> Tareas para realizar:
1. Según el texto sobre la visita del Papa, ¿cuántos metros mide el templo de la Sagrada Família?
2. Reescribe el fragmento del texto sobre la visita del Papa que empieza en "El recorrido se" y termina en "10 de junio.", sustituyendo "calles" por "avenidas".
3. Enumera todos los lugares concretos que visitará el Papa según el texto sobre su visita.

El acto central tendrá lugar en la Sagrada Família, donde el Papa bendecirá la Torre de Jesús coincidiendo con el centenario de la muerte de Antoni Gaudí. Con sus 172,5 metros, el templo pasará a ser la iglesia más alta del mundo, en un momento que concentrará la atención internacional.
Pero uno de los movimientos más inesperados de la agenda apunta al Raval. Allí, la parroquia de Iglesia de San Agustín recibirá al pontífice, que ha querido conocer de cerca la labor social del barrio. La comunidad trabaja ya en la puesta a punto del espacio para una visita que trasciende lo religioso y pone el foco en la realidad urbana.
El recorrido se completa con paradas en el Monasterio de Montserrat y el Estadi Olímpic de Montjuïc, mientras que el dispositivo de seguridad desplegado por el Ministerio del Interior y los Mossos d’Esquadra ya empieza a notarse en calles y accesos clave. Se esperan cortes, controles y cambios en el transporte durante los días 9 y 10 de junio.

[Entradas del conjunto de datos]
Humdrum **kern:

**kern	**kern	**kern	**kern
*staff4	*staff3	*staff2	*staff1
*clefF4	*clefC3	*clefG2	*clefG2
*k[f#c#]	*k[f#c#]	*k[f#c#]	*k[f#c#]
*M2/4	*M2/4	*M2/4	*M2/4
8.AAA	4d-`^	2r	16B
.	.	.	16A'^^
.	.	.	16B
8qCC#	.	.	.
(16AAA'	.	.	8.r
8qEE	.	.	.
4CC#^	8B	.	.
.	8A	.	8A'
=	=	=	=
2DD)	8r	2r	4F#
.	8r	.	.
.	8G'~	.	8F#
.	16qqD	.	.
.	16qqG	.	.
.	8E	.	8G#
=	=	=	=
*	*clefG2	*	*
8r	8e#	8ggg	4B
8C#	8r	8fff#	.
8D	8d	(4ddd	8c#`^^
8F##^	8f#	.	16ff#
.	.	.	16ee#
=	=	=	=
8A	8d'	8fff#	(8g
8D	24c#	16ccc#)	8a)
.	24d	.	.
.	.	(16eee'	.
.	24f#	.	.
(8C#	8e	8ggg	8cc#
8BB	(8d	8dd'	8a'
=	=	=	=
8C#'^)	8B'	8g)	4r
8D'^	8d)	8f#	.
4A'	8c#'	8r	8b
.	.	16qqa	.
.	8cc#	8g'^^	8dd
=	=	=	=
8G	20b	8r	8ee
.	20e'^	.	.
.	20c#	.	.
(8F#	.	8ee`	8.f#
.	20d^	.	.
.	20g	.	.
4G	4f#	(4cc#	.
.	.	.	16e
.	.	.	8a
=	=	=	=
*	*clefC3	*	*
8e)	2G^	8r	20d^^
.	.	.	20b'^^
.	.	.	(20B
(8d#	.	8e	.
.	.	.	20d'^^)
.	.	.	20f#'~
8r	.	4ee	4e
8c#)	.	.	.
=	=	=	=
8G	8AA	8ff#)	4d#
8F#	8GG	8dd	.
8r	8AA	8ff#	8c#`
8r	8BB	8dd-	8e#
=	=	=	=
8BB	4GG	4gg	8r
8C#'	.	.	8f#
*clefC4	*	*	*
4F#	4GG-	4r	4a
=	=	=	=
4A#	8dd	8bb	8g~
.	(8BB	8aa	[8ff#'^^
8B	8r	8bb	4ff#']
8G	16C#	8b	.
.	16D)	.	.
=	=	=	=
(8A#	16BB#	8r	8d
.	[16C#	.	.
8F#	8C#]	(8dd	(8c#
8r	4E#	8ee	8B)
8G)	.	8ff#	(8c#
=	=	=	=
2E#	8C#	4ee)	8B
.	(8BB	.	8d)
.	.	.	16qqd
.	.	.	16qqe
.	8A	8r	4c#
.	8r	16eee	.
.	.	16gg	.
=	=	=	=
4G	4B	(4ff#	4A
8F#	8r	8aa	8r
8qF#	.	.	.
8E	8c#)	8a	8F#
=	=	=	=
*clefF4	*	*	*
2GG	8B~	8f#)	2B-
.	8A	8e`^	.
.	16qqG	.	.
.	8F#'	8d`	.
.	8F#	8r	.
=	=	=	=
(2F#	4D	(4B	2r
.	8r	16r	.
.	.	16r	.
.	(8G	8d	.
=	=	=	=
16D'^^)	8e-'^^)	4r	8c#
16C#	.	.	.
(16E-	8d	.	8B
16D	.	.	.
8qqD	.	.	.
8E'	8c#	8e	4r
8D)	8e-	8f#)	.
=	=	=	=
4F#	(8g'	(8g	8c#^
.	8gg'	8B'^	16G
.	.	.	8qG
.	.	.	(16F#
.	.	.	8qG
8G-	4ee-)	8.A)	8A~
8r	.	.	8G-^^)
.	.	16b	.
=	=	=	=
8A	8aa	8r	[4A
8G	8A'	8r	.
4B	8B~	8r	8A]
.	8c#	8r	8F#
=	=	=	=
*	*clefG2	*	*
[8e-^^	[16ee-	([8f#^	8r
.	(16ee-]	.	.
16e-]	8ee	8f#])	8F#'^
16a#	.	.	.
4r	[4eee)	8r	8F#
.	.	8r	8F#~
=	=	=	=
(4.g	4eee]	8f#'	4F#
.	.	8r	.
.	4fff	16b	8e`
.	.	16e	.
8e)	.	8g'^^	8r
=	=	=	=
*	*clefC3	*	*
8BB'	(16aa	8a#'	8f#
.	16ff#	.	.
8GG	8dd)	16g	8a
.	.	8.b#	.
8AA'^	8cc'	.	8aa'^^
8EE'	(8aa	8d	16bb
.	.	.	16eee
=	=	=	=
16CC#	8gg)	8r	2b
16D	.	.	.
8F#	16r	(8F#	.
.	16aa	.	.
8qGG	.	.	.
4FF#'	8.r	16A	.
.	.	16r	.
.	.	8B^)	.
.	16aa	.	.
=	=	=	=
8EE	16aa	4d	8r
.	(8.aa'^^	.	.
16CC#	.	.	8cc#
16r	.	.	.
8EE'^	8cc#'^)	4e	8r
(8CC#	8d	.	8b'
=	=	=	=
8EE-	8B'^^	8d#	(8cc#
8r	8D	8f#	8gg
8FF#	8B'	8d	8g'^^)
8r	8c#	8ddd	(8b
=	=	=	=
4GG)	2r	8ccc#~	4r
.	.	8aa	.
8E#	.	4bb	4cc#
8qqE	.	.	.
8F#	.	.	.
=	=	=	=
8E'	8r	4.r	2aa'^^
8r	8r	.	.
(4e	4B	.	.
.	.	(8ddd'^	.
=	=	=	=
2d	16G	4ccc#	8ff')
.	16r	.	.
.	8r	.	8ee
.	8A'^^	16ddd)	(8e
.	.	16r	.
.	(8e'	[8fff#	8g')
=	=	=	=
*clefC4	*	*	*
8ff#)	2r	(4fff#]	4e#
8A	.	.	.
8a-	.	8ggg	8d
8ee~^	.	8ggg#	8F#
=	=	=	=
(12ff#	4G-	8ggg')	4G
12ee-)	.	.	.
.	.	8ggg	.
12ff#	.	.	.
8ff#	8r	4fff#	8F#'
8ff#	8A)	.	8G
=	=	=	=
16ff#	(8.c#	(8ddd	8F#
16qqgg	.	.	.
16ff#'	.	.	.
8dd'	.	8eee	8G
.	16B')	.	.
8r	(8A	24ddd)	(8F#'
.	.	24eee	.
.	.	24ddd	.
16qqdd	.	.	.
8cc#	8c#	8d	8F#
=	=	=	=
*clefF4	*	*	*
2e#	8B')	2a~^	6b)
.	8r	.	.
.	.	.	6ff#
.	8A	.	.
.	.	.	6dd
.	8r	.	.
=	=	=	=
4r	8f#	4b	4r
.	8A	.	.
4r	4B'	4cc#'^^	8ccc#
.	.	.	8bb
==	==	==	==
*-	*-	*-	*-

> Problemas resueltos:
1. 172,5 metros.

2.
El recorrido se completa con paradas en el Monasterio de Montserrat y el Estadi Olímpic de Montjuïc, mientras que el dispositivo de seguridad desplegado por el Ministerio del Interior y los Mossos d’Esquadra ya empieza a notarse en avenidas y accesos clave. Se esperan cortes, controles y cambios en el transporte durante los días 9 y 10 de junio.

3. La Sagrada Família, la parroquia de Iglesia de San Agustín, el Monasterio de Montserrat y el Estadi Olímpic de Montjuïc.